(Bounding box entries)
▼

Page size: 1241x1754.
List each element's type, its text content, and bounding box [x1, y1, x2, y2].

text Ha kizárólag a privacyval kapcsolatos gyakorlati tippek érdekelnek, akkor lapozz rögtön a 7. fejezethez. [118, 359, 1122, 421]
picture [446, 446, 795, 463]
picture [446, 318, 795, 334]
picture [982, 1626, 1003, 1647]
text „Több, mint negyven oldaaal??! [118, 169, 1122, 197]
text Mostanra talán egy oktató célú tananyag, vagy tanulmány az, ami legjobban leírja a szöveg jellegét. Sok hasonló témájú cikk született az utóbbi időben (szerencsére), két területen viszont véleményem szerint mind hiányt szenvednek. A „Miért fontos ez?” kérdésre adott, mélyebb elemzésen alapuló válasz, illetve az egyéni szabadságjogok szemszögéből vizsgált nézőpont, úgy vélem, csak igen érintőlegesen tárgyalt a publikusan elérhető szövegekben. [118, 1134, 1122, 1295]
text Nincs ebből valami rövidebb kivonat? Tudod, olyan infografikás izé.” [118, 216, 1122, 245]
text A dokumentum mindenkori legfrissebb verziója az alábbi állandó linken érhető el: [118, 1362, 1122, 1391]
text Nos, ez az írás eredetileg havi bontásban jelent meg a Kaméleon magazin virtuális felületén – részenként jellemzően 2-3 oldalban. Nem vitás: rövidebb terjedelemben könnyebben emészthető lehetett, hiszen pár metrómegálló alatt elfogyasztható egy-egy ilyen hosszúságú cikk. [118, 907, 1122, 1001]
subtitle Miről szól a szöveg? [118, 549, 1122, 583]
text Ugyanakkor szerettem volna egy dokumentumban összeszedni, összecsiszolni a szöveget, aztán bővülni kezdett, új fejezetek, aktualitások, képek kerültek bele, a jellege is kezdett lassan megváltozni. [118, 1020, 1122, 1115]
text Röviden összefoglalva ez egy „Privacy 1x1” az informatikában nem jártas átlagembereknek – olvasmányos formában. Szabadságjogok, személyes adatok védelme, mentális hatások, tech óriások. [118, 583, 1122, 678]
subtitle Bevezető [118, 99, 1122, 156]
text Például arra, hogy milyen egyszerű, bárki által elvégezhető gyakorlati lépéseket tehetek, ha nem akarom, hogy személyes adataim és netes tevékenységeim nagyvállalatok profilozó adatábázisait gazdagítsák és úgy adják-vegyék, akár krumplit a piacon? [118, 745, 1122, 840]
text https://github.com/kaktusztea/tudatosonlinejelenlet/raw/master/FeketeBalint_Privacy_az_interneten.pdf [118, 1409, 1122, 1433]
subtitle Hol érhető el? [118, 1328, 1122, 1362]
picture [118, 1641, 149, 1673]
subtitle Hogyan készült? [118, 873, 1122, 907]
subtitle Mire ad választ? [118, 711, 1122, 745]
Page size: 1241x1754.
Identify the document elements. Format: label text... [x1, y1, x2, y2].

▲

Task details: Reproduce the items word for word, starting at their first line and stopping after the line that contains "List each element's".

Output below:
Page size: 1241x1754.
List each element's type, its text content, and bounding box [x1, y1, x2, y2].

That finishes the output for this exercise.